(508d) Analysis of Parametric Uncertainty in An Advanced Coal Conversion Process Using the Probabilistic Collocation Method
AIChE Annual Meeting
2009
2009 Annual Meeting
Computing and Systems Technology Division
Design and Analysis Under Uncertainty
Thursday, November 12, 2009 - 9:45am to 10:10am
Computer modeling plays an increasingly integral role the development of emerging technologies. Understanding the influence of parametric uncertainty is a crucial step before utilizing model predictions. Integrated gasification combined cycle (IGCC) systems represent a promising concept of power generation with integrated CO2 capture capability, however, there remains significant uncertainty regarding the technical performance and costs. This uncertainty needs to be explicitly analyzed during the development of advanced technologies like IGCC, as it forms the basis for important decisions regarding design trade-offs, capital investments, and energy policy.

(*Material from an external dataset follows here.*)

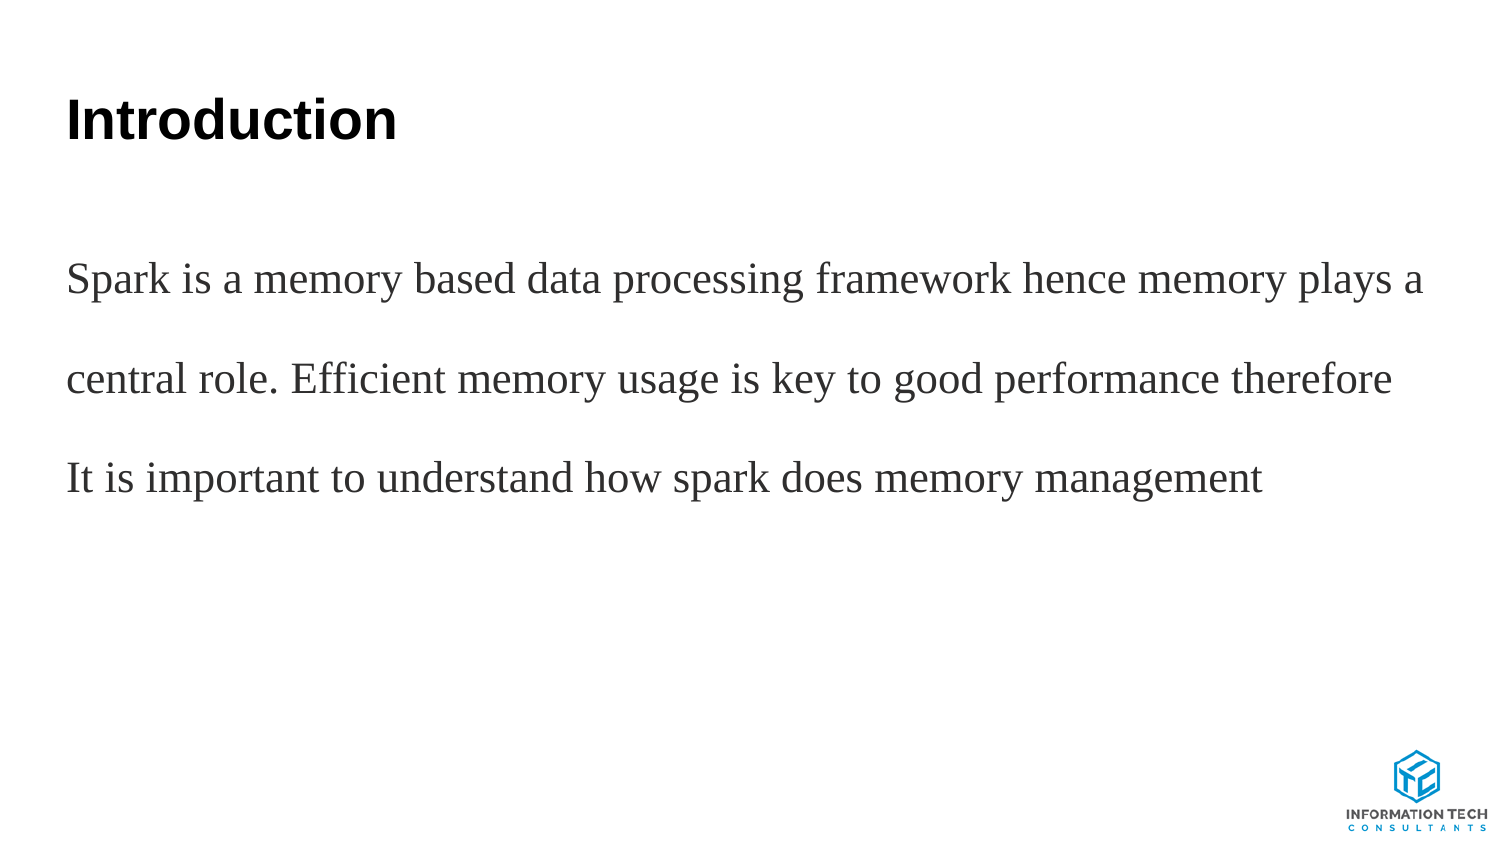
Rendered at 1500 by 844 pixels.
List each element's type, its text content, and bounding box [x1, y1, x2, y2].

In this work, the Probabilistic Collocation Method (PCM) was used to characterize the performance of an IGCC model. PCM is a direct method of treating parametric uncertainty, using polynomial chaos expansions to represent the probability distribution functions [1]. This allows uncertainties from multiple parameters to be propagated through the model simultaneously. The PCM results are approximate probability distribution functions of the model outputs. This method can deal with large numbers of uncertain parameters within complex or even black-box models, such as AspenPlus flowsheets. Compared to Monte Carlo, PCM is more efficient, using orders of magnitude fewer model evaluations, and more informative, since PCM estimates the contribution to model output uncertainty from each uncertain parameter, while Monte Carlo only estimates the aggregate effect. This efficient treatment of uncertainty analysis also enables broader methods which incorporate model uncertainty, such as Model Based Experimental Designs.
A comprehensive process model of an IGCC system with CO2 capture was developed using the AspenPlus simulator. The model is based on Case 2 of the NETL study on Fossil Fuel Power Plants [2]. It features a GE radiant cooler gasifier with oxygen supplied by an air separation plant. A two-stage water gas shift reactor system converts the CO-rich stream to a H2-rich stream. Syngas is cooled in a steam generator to recover heat for power generation. Cool syngas then passes through a two-stage Selexol process to remove sulfur and CO2. CO2 is further compressed for geological sequestration. The process is designed to capture 95% of CO2 in the syngas. The clean syngas, containing primarily H2, is then combusted in a gas turbine combined cycle system. Key model outputs were: net power output, net plant efficiency, and relative CO2 emissions.
Twenty-six IGCC model parameters, including: feedstock properties, design factors and operating conditions, were selected for analysis. Uncertainties were quantified and represented with probability distribution functions following a literature review and consultation with technical experts. PCM analysis on these parametric uncertainties on the three key outputs found considerable uncertainty in the net power output driven primarily by uncertainties in feedstock composition and gas turbine efficiency, while net plant efficiency and relative CO2 emissions were less affected by input uncertainties.
Reference:
- M. A. Tatang, W. Pan, R. G. Prinn, and G. J. McRae. An Efficient Method for Parametric Uncertainty Analysis of Numerical Geophysical Models. Journal of Geophysical Research, 102 (1997), pp. 21916- 21924.
- Cost and Performance Baseline for Fossil Energy Plant, Vol. 1, DOE/NETL ? 2007/1281, (2007).